English
An auxiliary lemma for the circle integral formula: under appropriate hypotheses, the integral ∮ (z − w)^{-1} f(z) dz equals (2πi) f(w).
Русский
Вспомогательная лемма для формулы окружного интеграла: при надлежащих предпосылках интеграл ∮ (z − w)^{-1} f(z) dz равен (2πi) f(w).
LaTeX
$$$\\oint_{z\\in C(c,R)} (z-w)^{-1} \\cdot f(z) \\, dz = (2 \\pi i) \\cdot f(w)$$$
Lean4
/-- **Cauchy integral formula**: if `f : ℂ → E` is continuous on a closed disc of radius `R` and is
complex differentiable at all but countably many points of its interior, then for any `w` in this
interior we have $\oint_{|z-c|=R}(z-w)^{-1}f(z)\,dz=2πif(w)$.
-/
theorem circleIntegral_sub_inv_smul_of_differentiable_on_off_countable {R : ℝ} {c w : ℂ} {f : ℂ → E} {s : Set ℂ}
(hs : s.Countable) (hw : w ∈ ball c R) (hc : ContinuousOn f (closedBall c R))
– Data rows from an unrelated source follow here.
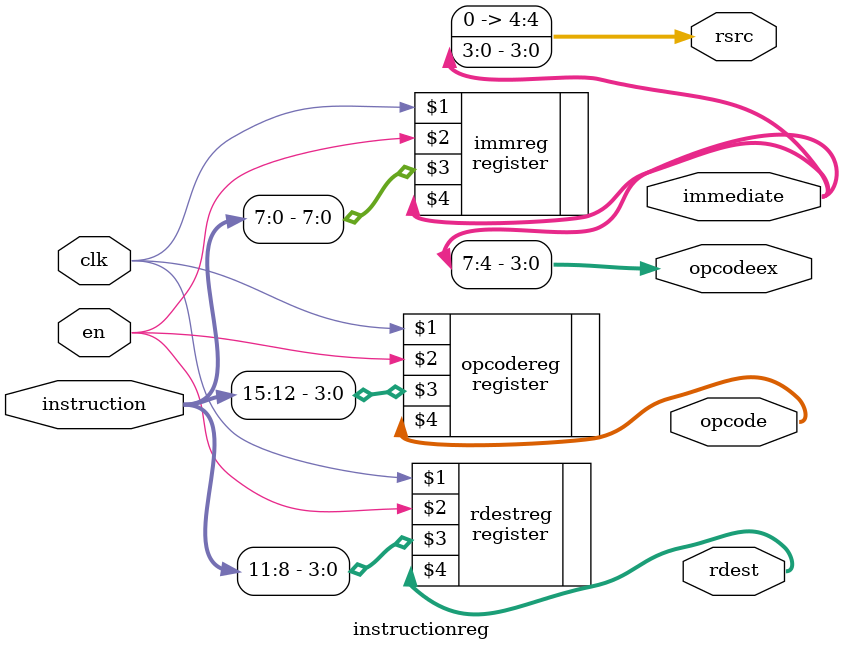
<source format=v>

module instructionreg #(parameter WIDTH = 16)(clk, en, instruction, opcode,rdest, immediate, opcodeex,rsrc);
input clk, en;
input [WIDTH-1:0] instruction;

output [3:0] opcode;
output [3:0] rdest;
output [7:0] immediate;

output reg[3:0] opcodeex;
output reg[4:0] rsrc;

//takes in instruction split up to each section					 				 
register  #(4) opcodereg(clk,en, instruction[15:12], opcode); //opcode reg

register  #(4) rdestreg(clk,en,instruction[11:8],rdest); // destination reg

register  #(8) immreg(clk,en,instruction[7:0],immediate); // immediet reg

always@(immediate)begin
opcodeex = immediate[7:4];
rsrc =immediate[3:0];
end

endmodule


</source>
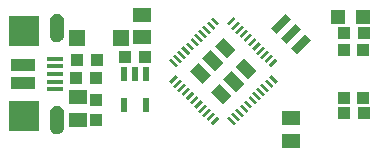
<source format=gbr>
G04 EAGLE Gerber RS-274X export*
G75*
%MOMM*%
%FSLAX34Y34*%
%LPD*%
%INSolderpaste Top*%
%IPPOS*%
%AMOC8*
5,1,8,0,0,1.08239X$1,22.5*%
G01*
%ADD10R,1.500000X1.300000*%
%ADD11R,1.100000X1.000000*%
%ADD12R,1.200000X1.200000*%
%ADD13R,0.800000X0.250000*%
%ADD14R,1.000000X1.500000*%
%ADD15R,1.000000X1.100000*%
%ADD16R,1.000000X1.000000*%
%ADD17R,0.700000X1.700000*%
%ADD18R,1.350000X0.400000*%
%ADD19R,2.000000X1.000000*%
%ADD20R,2.500000X2.500000*%
%ADD21R,0.550000X1.200000*%
%ADD22R,1.400000X1.400000*%

G36*
X53548Y115773D02*
X53548Y115773D01*
X54822Y115973D01*
X54869Y115990D01*
X54959Y116011D01*
X56155Y116489D01*
X56198Y116516D01*
X56281Y116556D01*
X57341Y117288D01*
X57377Y117324D01*
X57448Y117382D01*
X58319Y118332D01*
X58346Y118374D01*
X58403Y118447D01*
X59040Y119567D01*
X59057Y119614D01*
X59096Y119697D01*
X59469Y120931D01*
X59474Y120981D01*
X59494Y121071D01*
X59583Y122356D01*
X59581Y122376D01*
X59584Y122400D01*
X59584Y133400D01*
X59582Y133415D01*
X59583Y133435D01*
X59522Y134561D01*
X59511Y134608D01*
X59503Y134684D01*
X59222Y135777D01*
X59202Y135821D01*
X59180Y135894D01*
X58692Y136911D01*
X58664Y136950D01*
X58627Y137017D01*
X57950Y137920D01*
X57915Y137953D01*
X57866Y138011D01*
X57026Y138764D01*
X56985Y138790D01*
X56925Y138838D01*
X55954Y139412D01*
X55909Y139429D01*
X55842Y139465D01*
X54777Y139839D01*
X54730Y139847D01*
X54657Y139869D01*
X53540Y140028D01*
X53512Y140027D01*
X53360Y140028D01*
X52244Y139869D01*
X52198Y139854D01*
X52123Y139839D01*
X51058Y139465D01*
X51016Y139441D01*
X50946Y139412D01*
X49975Y138838D01*
X49938Y138806D01*
X49874Y138764D01*
X49034Y138011D01*
X49005Y137974D01*
X48950Y137920D01*
X48273Y137017D01*
X48251Y136974D01*
X48208Y136911D01*
X47720Y135894D01*
X47707Y135847D01*
X47678Y135777D01*
X47397Y134684D01*
X47394Y134636D01*
X47378Y134561D01*
X47317Y133435D01*
X47319Y133419D01*
X47316Y133400D01*
X47316Y122400D01*
X47319Y122385D01*
X47317Y122365D01*
X47378Y121239D01*
X47390Y121192D01*
X47397Y121116D01*
X47678Y120023D01*
X47698Y119979D01*
X47720Y119906D01*
X48208Y118889D01*
X48237Y118850D01*
X48273Y118783D01*
X48950Y117880D01*
X48985Y117847D01*
X49034Y117789D01*
X49874Y117036D01*
X49915Y117010D01*
X49975Y116962D01*
X50946Y116388D01*
X50991Y116371D01*
X51058Y116335D01*
X52123Y115961D01*
X52170Y115953D01*
X52244Y115931D01*
X53360Y115772D01*
X53361Y115772D01*
X53548Y115773D01*
G37*
G36*
X53548Y37773D02*
X53548Y37773D01*
X54822Y37973D01*
X54869Y37990D01*
X54959Y38011D01*
X56155Y38489D01*
X56198Y38516D01*
X56281Y38556D01*
X57341Y39288D01*
X57377Y39324D01*
X57448Y39382D01*
X58319Y40332D01*
X58346Y40374D01*
X58403Y40447D01*
X59040Y41567D01*
X59057Y41614D01*
X59096Y41697D01*
X59469Y42931D01*
X59474Y42981D01*
X59494Y43071D01*
X59583Y44356D01*
X59581Y44376D01*
X59584Y44400D01*
X59584Y55400D01*
X59582Y55415D01*
X59583Y55435D01*
X59522Y56561D01*
X59511Y56608D01*
X59503Y56684D01*
X59222Y57777D01*
X59202Y57821D01*
X59180Y57894D01*
X58692Y58911D01*
X58664Y58950D01*
X58627Y59017D01*
X57950Y59920D01*
X57915Y59953D01*
X57866Y60011D01*
X57026Y60764D01*
X56985Y60790D01*
X56925Y60838D01*
X55954Y61412D01*
X55909Y61429D01*
X55842Y61465D01*
X54777Y61839D01*
X54730Y61847D01*
X54657Y61869D01*
X53540Y62028D01*
X53512Y62027D01*
X53360Y62028D01*
X52244Y61869D01*
X52198Y61854D01*
X52123Y61839D01*
X51058Y61465D01*
X51016Y61441D01*
X50946Y61412D01*
X49975Y60838D01*
X49938Y60806D01*
X49874Y60764D01*
X49034Y60011D01*
X49005Y59974D01*
X48950Y59920D01*
X48273Y59017D01*
X48251Y58974D01*
X48208Y58911D01*
X47720Y57894D01*
X47707Y57847D01*
X47678Y57777D01*
X47397Y56684D01*
X47394Y56636D01*
X47378Y56561D01*
X47317Y55435D01*
X47319Y55419D01*
X47316Y55400D01*
X47316Y44400D01*
X47319Y44385D01*
X47317Y44365D01*
X47378Y43239D01*
X47390Y43192D01*
X47397Y43116D01*
X47678Y42023D01*
X47698Y41979D01*
X47720Y41906D01*
X48208Y40889D01*
X48237Y40850D01*
X48273Y40783D01*
X48950Y39880D01*
X48985Y39847D01*
X49034Y39789D01*
X49874Y39036D01*
X49915Y39010D01*
X49975Y38962D01*
X50946Y38388D01*
X50991Y38371D01*
X51058Y38335D01*
X52123Y37961D01*
X52170Y37953D01*
X52244Y37931D01*
X53360Y37772D01*
X53361Y37772D01*
X53548Y37773D01*
G37*
D10*
X125730Y120040D03*
X125730Y139040D03*
X251460Y32410D03*
X251460Y51410D03*
X71120Y50190D03*
X71120Y69190D03*
D11*
X70240Y100330D03*
X87240Y100330D03*
X69605Y85725D03*
X86605Y85725D03*
X296300Y55880D03*
X313300Y55880D03*
D12*
X291760Y137160D03*
X312760Y137160D03*
D13*
G36*
X199260Y52902D02*
X204916Y47246D01*
X203148Y45478D01*
X197492Y51134D01*
X199260Y52902D01*
G37*
G36*
X202796Y56438D02*
X208452Y50782D01*
X206684Y49014D01*
X201028Y54670D01*
X202796Y56438D01*
G37*
G36*
X206331Y59973D02*
X211987Y54317D01*
X210219Y52549D01*
X204563Y58205D01*
X206331Y59973D01*
G37*
G36*
X209867Y63509D02*
X215523Y57853D01*
X213755Y56085D01*
X208099Y61741D01*
X209867Y63509D01*
G37*
G36*
X213402Y67045D02*
X219058Y61389D01*
X217290Y59621D01*
X211634Y65277D01*
X213402Y67045D01*
G37*
G36*
X216938Y70580D02*
X222594Y64924D01*
X220826Y63156D01*
X215170Y68812D01*
X216938Y70580D01*
G37*
G36*
X220473Y74116D02*
X226129Y68460D01*
X224361Y66692D01*
X218705Y72348D01*
X220473Y74116D01*
G37*
G36*
X224009Y77651D02*
X229665Y71995D01*
X227897Y70227D01*
X222241Y75883D01*
X224009Y77651D01*
G37*
G36*
X227545Y81187D02*
X233201Y75531D01*
X231433Y73763D01*
X225777Y79419D01*
X227545Y81187D01*
G37*
G36*
X231080Y84722D02*
X236736Y79066D01*
X234968Y77298D01*
X229312Y82954D01*
X231080Y84722D01*
G37*
G36*
X234616Y88258D02*
X240272Y82602D01*
X238504Y80834D01*
X232848Y86490D01*
X234616Y88258D01*
G37*
G36*
X232848Y96390D02*
X238504Y102046D01*
X240272Y100278D01*
X234616Y94622D01*
X232848Y96390D01*
G37*
G36*
X229312Y99926D02*
X234968Y105582D01*
X236736Y103814D01*
X231080Y98158D01*
X229312Y99926D01*
G37*
G36*
X225777Y103461D02*
X231433Y109117D01*
X233201Y107349D01*
X227545Y101693D01*
X225777Y103461D01*
G37*
G36*
X222241Y106997D02*
X227897Y112653D01*
X229665Y110885D01*
X224009Y105229D01*
X222241Y106997D01*
G37*
G36*
X218705Y110532D02*
X224361Y116188D01*
X226129Y114420D01*
X220473Y108764D01*
X218705Y110532D01*
G37*
G36*
X215170Y114068D02*
X220826Y119724D01*
X222594Y117956D01*
X216938Y112300D01*
X215170Y114068D01*
G37*
G36*
X211634Y117603D02*
X217290Y123259D01*
X219058Y121491D01*
X213402Y115835D01*
X211634Y117603D01*
G37*
G36*
X208099Y121139D02*
X213755Y126795D01*
X215523Y125027D01*
X209867Y119371D01*
X208099Y121139D01*
G37*
G36*
X204563Y124675D02*
X210219Y130331D01*
X211987Y128563D01*
X206331Y122907D01*
X204563Y124675D01*
G37*
G36*
X201028Y128210D02*
X206684Y133866D01*
X208452Y132098D01*
X202796Y126442D01*
X201028Y128210D01*
G37*
G36*
X197492Y131746D02*
X203148Y137402D01*
X204916Y135634D01*
X199260Y129978D01*
X197492Y131746D01*
G37*
G36*
X189360Y129978D02*
X183704Y135634D01*
X185472Y137402D01*
X191128Y131746D01*
X189360Y129978D01*
G37*
G36*
X185824Y126442D02*
X180168Y132098D01*
X181936Y133866D01*
X187592Y128210D01*
X185824Y126442D01*
G37*
G36*
X182289Y122907D02*
X176633Y128563D01*
X178401Y130331D01*
X184057Y124675D01*
X182289Y122907D01*
G37*
G36*
X178753Y119371D02*
X173097Y125027D01*
X174865Y126795D01*
X180521Y121139D01*
X178753Y119371D01*
G37*
G36*
X175218Y115835D02*
X169562Y121491D01*
X171330Y123259D01*
X176986Y117603D01*
X175218Y115835D01*
G37*
G36*
X171682Y112300D02*
X166026Y117956D01*
X167794Y119724D01*
X173450Y114068D01*
X171682Y112300D01*
G37*
G36*
X168147Y108764D02*
X162491Y114420D01*
X164259Y116188D01*
X169915Y110532D01*
X168147Y108764D01*
G37*
G36*
X164611Y105229D02*
X158955Y110885D01*
X160723Y112653D01*
X166379Y106997D01*
X164611Y105229D01*
G37*
G36*
X161075Y101693D02*
X155419Y107349D01*
X157187Y109117D01*
X162843Y103461D01*
X161075Y101693D01*
G37*
G36*
X157540Y98158D02*
X151884Y103814D01*
X153652Y105582D01*
X159308Y99926D01*
X157540Y98158D01*
G37*
G36*
X154004Y94622D02*
X148348Y100278D01*
X150116Y102046D01*
X155772Y96390D01*
X154004Y94622D01*
G37*
G36*
X155772Y86490D02*
X150116Y80834D01*
X148348Y82602D01*
X154004Y88258D01*
X155772Y86490D01*
G37*
G36*
X159308Y82954D02*
X153652Y77298D01*
X151884Y79066D01*
X157540Y84722D01*
X159308Y82954D01*
G37*
G36*
X162843Y79419D02*
X157187Y73763D01*
X155419Y75531D01*
X161075Y81187D01*
X162843Y79419D01*
G37*
G36*
X166379Y75883D02*
X160723Y70227D01*
X158955Y71995D01*
X164611Y77651D01*
X166379Y75883D01*
G37*
G36*
X169915Y72348D02*
X164259Y66692D01*
X162491Y68460D01*
X168147Y74116D01*
X169915Y72348D01*
G37*
G36*
X173450Y68812D02*
X167794Y63156D01*
X166026Y64924D01*
X171682Y70580D01*
X173450Y68812D01*
G37*
G36*
X176986Y65277D02*
X171330Y59621D01*
X169562Y61389D01*
X175218Y67045D01*
X176986Y65277D01*
G37*
G36*
X180521Y61741D02*
X174865Y56085D01*
X173097Y57853D01*
X178753Y63509D01*
X180521Y61741D01*
G37*
G36*
X184057Y58205D02*
X178401Y52549D01*
X176633Y54317D01*
X182289Y59973D01*
X184057Y58205D01*
G37*
G36*
X187592Y54670D02*
X181936Y49014D01*
X180168Y50782D01*
X185824Y56438D01*
X187592Y54670D01*
G37*
G36*
X191128Y51134D02*
X185472Y45478D01*
X183704Y47246D01*
X189360Y52902D01*
X191128Y51134D01*
G37*
D14*
G36*
X183703Y87905D02*
X176632Y80834D01*
X166027Y91439D01*
X173098Y98510D01*
X183703Y87905D01*
G37*
G36*
X194309Y98512D02*
X187238Y91441D01*
X176633Y102046D01*
X183704Y109117D01*
X194309Y98512D01*
G37*
G36*
X204916Y109118D02*
X197845Y102047D01*
X187240Y112652D01*
X194311Y119723D01*
X204916Y109118D01*
G37*
G36*
X222593Y91441D02*
X215522Y84370D01*
X204917Y94975D01*
X211988Y102046D01*
X222593Y91441D01*
G37*
G36*
X211987Y80834D02*
X204916Y73763D01*
X194311Y84368D01*
X201382Y91439D01*
X211987Y80834D01*
G37*
G36*
X201380Y70228D02*
X194309Y63157D01*
X183704Y73762D01*
X190775Y80833D01*
X201380Y70228D01*
G37*
D15*
X86360Y49920D03*
X86360Y66920D03*
D11*
X296300Y123190D03*
X313300Y123190D03*
D16*
X312800Y68900D03*
X296800Y68900D03*
X296800Y108900D03*
X312800Y108900D03*
D17*
G36*
X239812Y123036D02*
X234862Y127986D01*
X246882Y140006D01*
X251832Y135056D01*
X239812Y123036D01*
G37*
G36*
X248297Y114551D02*
X243347Y119501D01*
X255367Y131521D01*
X260317Y126571D01*
X248297Y114551D01*
G37*
G36*
X256782Y106066D02*
X251832Y111016D01*
X263852Y123036D01*
X268802Y118086D01*
X256782Y106066D01*
G37*
D18*
X52200Y101900D03*
X52200Y95400D03*
X52200Y88900D03*
X52200Y82400D03*
X52200Y75900D03*
D19*
X24450Y96400D03*
X24450Y81400D03*
D20*
X25450Y124900D03*
X25450Y52900D03*
D21*
X128880Y88693D03*
X119380Y88693D03*
X109880Y88693D03*
X109880Y62691D03*
X128880Y62691D03*
D11*
X127880Y103124D03*
X110880Y103124D03*
D22*
X107400Y119380D03*
X70400Y119380D03*
M02*

</source>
(hd : ∀ x ∈ ball c R \ s, DifferentiableAt ℂ f x) : (∮ z in C(c, R), (z - w)⁻¹ • f z) = (2 * π * I : ℂ) • f w :=
by
rw [← two_pi_I_inv_smul_circleIntegral_sub_inv_smul_of_differentiable_on_off_countable hs hw hc hd, smul_inv_smul₀]
simp [Real.pi_ne_zero, I_ne_zero]